■ EXERCISE PASSAGE:
++++++++++++++++++++

A novel missense variant (I1547 T) in exon 30 of LAMB1 showed a preferential paternal transmission of the rare new allele. A possible involvement of this variant in autism susceptibility is intriguing, as amino-acid I1547 is conserved from Caenorhabditis elegans to Homo sapiens, and this change is predicted to have a damaging effect on protein structure. In addition, this effect is more marked when considering only the male ASP, in concordance with the linkage findings. However, the frequency of this SNP in the multiplex families does not explain all the linkage at the AUTS1 locus and suggests that it might play a role only in a subset of individuals with autism. Interestingly, in an independent sample of 98 singleton families the same trend for preferential transmission of the change was observed, although no difference in frequency was detected in a second independent sample of 154 singleton cases compared to controls.

Association was identified for SNPs in the promoter (rs3763463) and noncoding regions of NRCAM (rs722519; rs1269622) and association was more significant when considering the haplotype transmissions. Analyses of SNPs using MatInspector (http://genomatix.de) revealed several potential binding sites for transcription factor, depending on the allele present (data not shown). These SNPs might affect regulatory regions, suggesting a potential alteration in NRCAM expression. Loss or abnormal expression of neuronal cell adhesion molecules leads to several neuronal faults.51 Defects in neuronal organisation have been reported in several post-mortem studies of brains of individuals with autism9 and there is preliminary evidence of abnormal axonal connectivity (P Luthert, A Dean and AJ Bailey, unpublished data).

++++++++++++++++++++

■ Stored entries:
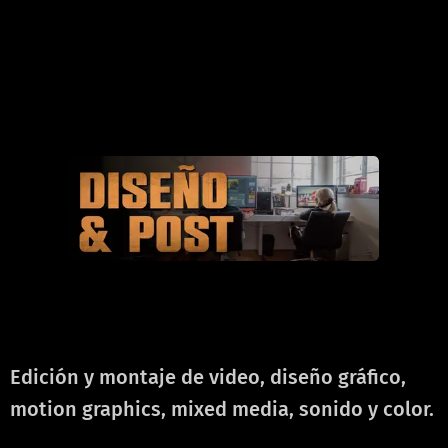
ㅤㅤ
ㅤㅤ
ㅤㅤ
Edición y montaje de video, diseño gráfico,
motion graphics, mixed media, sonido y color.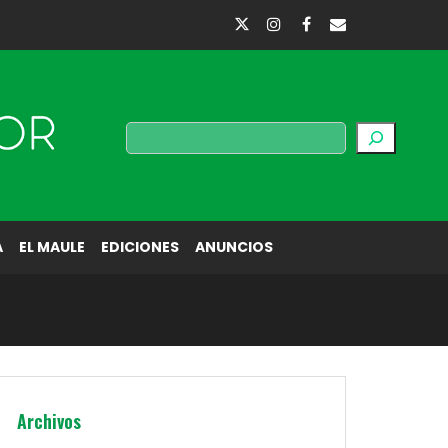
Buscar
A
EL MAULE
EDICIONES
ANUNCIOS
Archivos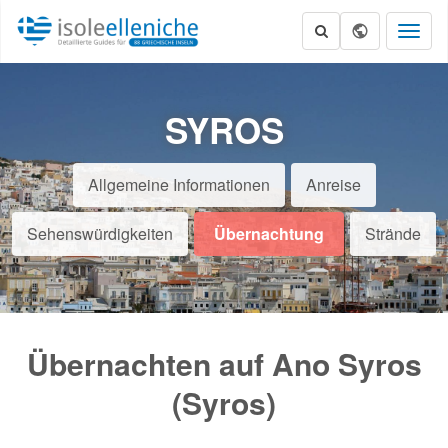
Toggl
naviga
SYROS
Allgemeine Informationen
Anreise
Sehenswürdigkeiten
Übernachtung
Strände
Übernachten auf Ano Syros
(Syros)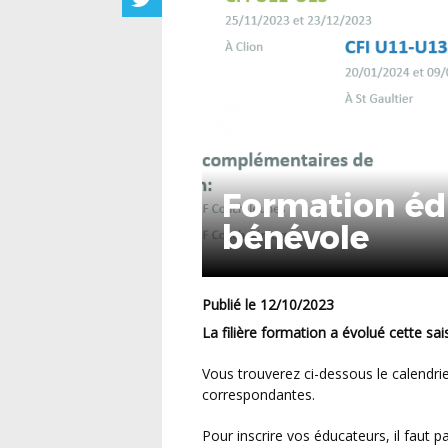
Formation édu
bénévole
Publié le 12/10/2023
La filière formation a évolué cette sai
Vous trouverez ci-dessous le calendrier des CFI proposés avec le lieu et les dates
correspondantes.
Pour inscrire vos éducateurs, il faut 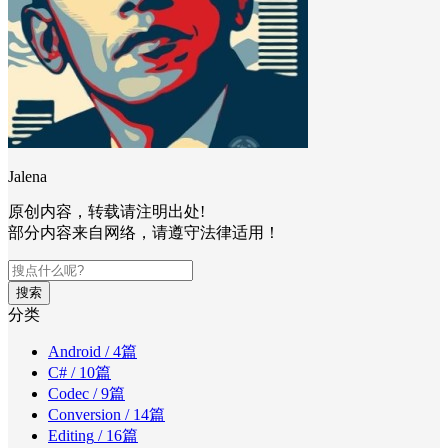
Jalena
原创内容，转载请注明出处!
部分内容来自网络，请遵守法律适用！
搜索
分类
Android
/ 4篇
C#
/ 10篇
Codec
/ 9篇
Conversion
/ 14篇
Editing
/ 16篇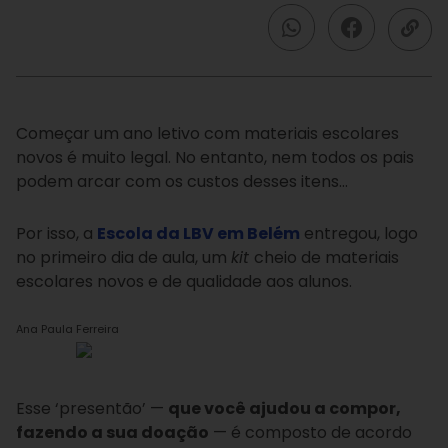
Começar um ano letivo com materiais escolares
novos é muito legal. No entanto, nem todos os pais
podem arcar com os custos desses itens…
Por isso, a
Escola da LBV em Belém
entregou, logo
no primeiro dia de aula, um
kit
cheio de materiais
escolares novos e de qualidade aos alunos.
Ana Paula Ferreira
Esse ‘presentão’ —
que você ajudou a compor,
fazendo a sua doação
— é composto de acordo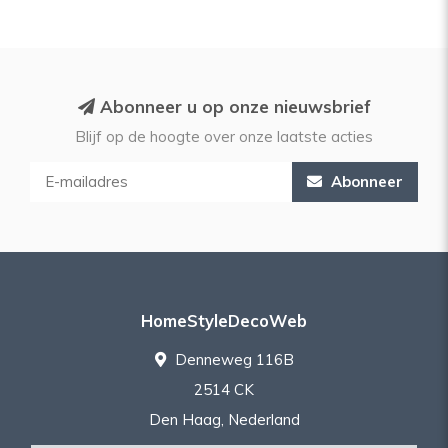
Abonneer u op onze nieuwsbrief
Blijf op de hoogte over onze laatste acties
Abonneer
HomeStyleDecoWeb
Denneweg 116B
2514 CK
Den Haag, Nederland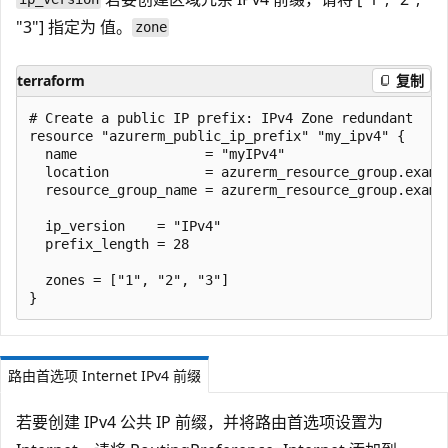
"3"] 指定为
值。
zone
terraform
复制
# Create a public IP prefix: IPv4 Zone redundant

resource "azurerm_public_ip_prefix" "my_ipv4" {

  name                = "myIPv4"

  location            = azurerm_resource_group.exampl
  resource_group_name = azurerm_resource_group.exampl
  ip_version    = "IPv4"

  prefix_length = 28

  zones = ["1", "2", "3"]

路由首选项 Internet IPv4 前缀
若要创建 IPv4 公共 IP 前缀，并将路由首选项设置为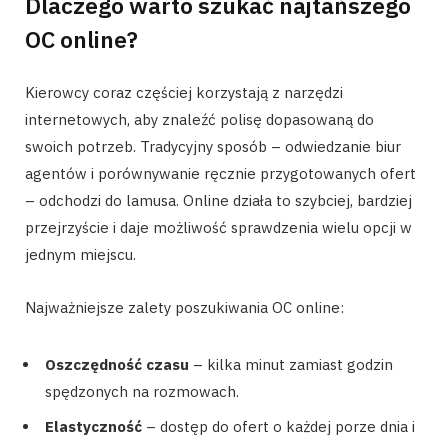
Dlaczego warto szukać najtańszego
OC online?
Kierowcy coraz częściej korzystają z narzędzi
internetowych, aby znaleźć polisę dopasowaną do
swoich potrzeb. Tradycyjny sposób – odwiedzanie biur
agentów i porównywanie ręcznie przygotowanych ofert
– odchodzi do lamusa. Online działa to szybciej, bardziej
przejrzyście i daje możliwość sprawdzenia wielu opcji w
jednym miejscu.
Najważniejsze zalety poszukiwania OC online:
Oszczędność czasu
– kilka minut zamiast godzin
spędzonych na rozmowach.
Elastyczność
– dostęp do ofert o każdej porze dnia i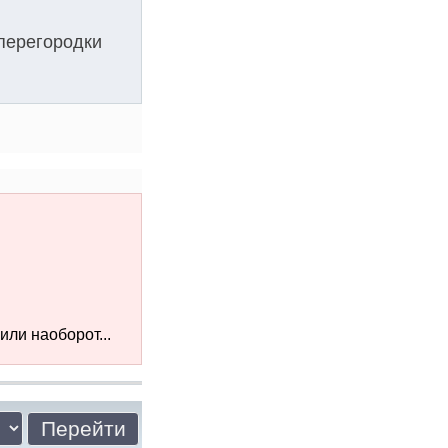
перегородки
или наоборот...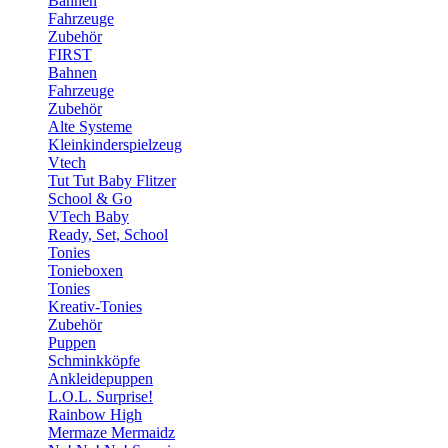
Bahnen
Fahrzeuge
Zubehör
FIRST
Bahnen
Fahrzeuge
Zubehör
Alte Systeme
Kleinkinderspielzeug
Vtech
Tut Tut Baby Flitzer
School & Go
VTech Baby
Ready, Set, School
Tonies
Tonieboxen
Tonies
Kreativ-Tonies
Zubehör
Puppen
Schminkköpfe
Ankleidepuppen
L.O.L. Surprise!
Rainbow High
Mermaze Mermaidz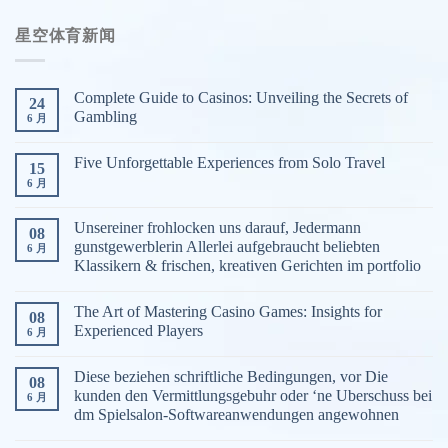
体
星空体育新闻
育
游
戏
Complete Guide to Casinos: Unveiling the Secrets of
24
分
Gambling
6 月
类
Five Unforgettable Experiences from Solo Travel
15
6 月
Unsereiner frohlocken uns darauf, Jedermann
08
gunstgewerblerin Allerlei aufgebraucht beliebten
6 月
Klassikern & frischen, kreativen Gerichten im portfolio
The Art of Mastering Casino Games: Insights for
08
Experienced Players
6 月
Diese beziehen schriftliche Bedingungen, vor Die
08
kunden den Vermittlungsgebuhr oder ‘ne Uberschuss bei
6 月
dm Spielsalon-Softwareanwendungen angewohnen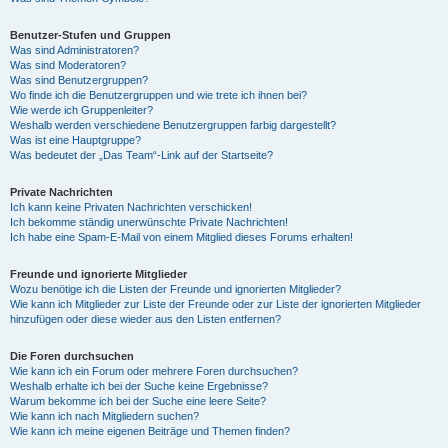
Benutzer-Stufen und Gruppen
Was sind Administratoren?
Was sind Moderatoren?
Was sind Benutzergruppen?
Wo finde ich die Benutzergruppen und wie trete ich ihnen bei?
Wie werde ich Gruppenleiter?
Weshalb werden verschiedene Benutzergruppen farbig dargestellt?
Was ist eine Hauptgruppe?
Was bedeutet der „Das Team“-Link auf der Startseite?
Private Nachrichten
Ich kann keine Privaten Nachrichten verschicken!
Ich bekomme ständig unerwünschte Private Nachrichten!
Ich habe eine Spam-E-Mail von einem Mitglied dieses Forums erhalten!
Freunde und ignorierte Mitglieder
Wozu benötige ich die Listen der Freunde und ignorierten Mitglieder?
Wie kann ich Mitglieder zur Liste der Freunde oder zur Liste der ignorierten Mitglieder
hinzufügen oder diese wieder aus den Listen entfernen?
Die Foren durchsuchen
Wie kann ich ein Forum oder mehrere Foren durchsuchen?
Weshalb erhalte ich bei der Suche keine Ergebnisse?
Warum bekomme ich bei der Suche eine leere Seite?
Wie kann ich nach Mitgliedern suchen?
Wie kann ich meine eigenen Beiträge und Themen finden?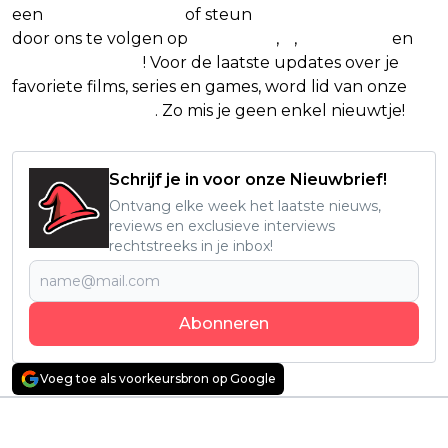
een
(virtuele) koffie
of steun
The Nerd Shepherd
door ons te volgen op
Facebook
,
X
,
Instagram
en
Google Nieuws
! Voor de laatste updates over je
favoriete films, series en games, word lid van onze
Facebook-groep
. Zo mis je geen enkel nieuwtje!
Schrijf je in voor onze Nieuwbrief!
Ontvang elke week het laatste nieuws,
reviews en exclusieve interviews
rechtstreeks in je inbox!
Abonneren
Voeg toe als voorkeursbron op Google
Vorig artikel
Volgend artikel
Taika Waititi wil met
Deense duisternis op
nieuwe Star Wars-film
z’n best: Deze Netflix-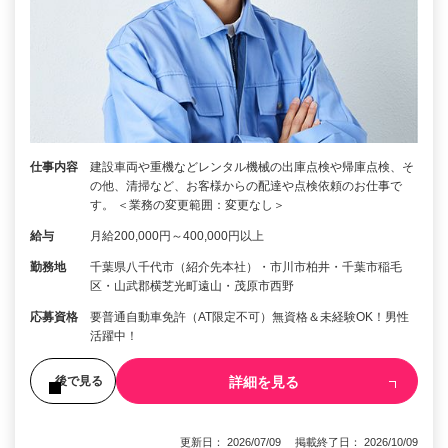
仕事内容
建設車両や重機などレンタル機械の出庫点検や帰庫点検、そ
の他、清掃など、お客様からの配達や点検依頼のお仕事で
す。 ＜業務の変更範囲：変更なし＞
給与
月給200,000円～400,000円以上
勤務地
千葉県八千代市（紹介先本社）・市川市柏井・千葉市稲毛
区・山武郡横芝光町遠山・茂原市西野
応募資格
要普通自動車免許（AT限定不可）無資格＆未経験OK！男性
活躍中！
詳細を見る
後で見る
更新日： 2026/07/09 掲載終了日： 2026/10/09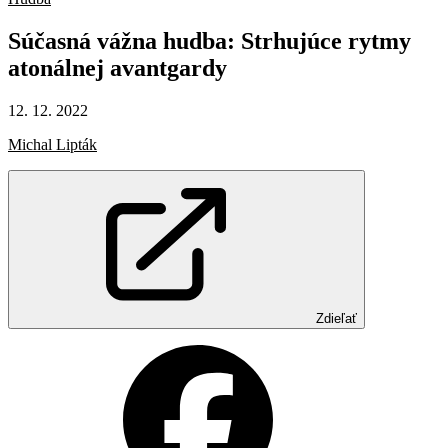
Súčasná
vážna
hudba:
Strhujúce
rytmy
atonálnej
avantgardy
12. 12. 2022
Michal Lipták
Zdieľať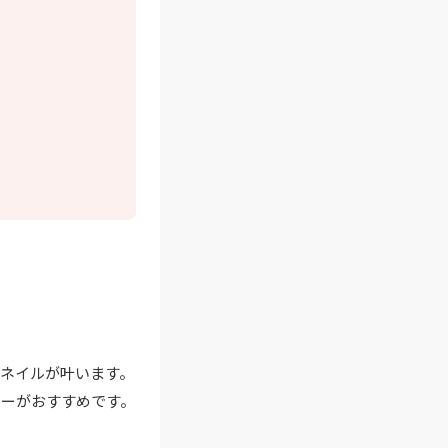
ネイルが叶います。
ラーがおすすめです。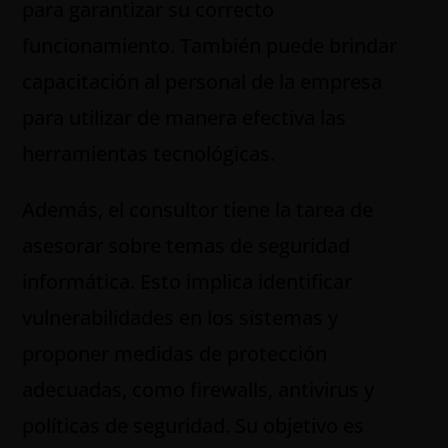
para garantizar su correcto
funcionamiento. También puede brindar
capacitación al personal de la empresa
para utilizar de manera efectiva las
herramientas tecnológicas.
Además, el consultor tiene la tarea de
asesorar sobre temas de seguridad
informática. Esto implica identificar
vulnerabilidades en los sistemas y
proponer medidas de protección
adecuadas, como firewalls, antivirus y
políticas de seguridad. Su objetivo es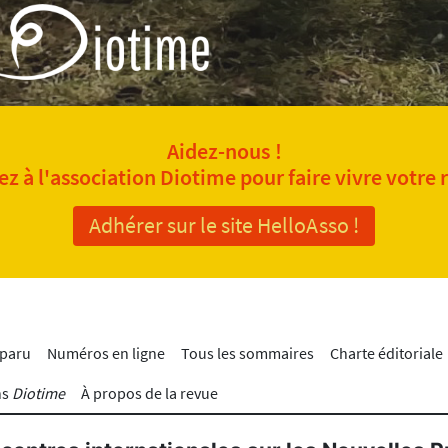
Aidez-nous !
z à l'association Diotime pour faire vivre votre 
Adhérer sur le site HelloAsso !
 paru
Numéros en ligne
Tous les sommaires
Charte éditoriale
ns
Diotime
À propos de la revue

++++++++++++++++++++

■ ACTIVITY LIST:
a) In the autism genetics passage, how many singleton families made up the independent sample that showed the same trend for preferential transmission?
b) Please write out everything from "Association was identified" down to "Bailey, unpublished data)." in the autism genetics passage again, putting "NrCAM" wherever "NRCAM" appears.
c) Take the autism genetics passage further, starting after its final sentence.

■ RESPONSES IN ORDER:
a) 98

b)
Association was identified for SNPs in the promoter (rs3763463) and noncoding regions of NrCAM (rs722519; rs1269622) and association was more significant when considering the haplotype transmissions. Analyses of SNPs using MatInspector (http://genomatix.de) revealed several potential binding sites for transcription factor, depending on the allele present (data not shown). These SNPs might affect regulatory regions, suggesting a potential alteration in NrCAM expression. Loss or abnormal expression of neuronal cell adhesion molecules leads to several neuronal faults.51 Defects in neuronal organisation have been reported in several post-mortem studies of brains of individuals with autism9 and there is preliminary evidence of abnormal axonal connectivity (P Luthert, A Dean and AJ Bailey, unpublished data).

c)
The possible role of LAMB1 and NRCAM, both with important roles in brain function, in autism susceptibility is intriguing but not clear. In LAMB1 we detected association for a paternally transmitted rare allele; in NRCAM association derives from common alleles and haplotypes. Association between a complex disorder and common alleles has been shown for type II diabetes and the calpain-10 gene.52 Recently, Hutchenson et al45 reported the analysis of several genes mapping to chromosome 7 in autism, including LAMB1 and NRCAM, and presented evidence for positive association in LAMB1 in their sample. Although they did not report the presence of the missense change in exon 30, this might have been hampered by the relatively small number of individuals with autism screened for mutations. Nonetheless, the presence of association in the same gene reported by an independent group corroborates our results in LAMB1 and suggests that further analysis of this gene in autism is warranted. The lack of association for NRCAM in the work of Hutchenson et al, compared to ours, might be due to differences in the sample collection such as the inclusion–exclusion criteria, or the use of different analytical approaches and marker tested and the different size of family collections. The TDT approach we used is robust to confounder effects, which may hamper the success of classical case–control studies, and is an effective method to refine the localization of a susceptibility locus in a region of linkage, in the presence of LD.53 When testing multiple marker loci, a correction such as the Bonferroni test should be considered to compute P-values. However, applying any correction for tightly linked markers would be too conservative;54 thus, in the present study, no correction was applied.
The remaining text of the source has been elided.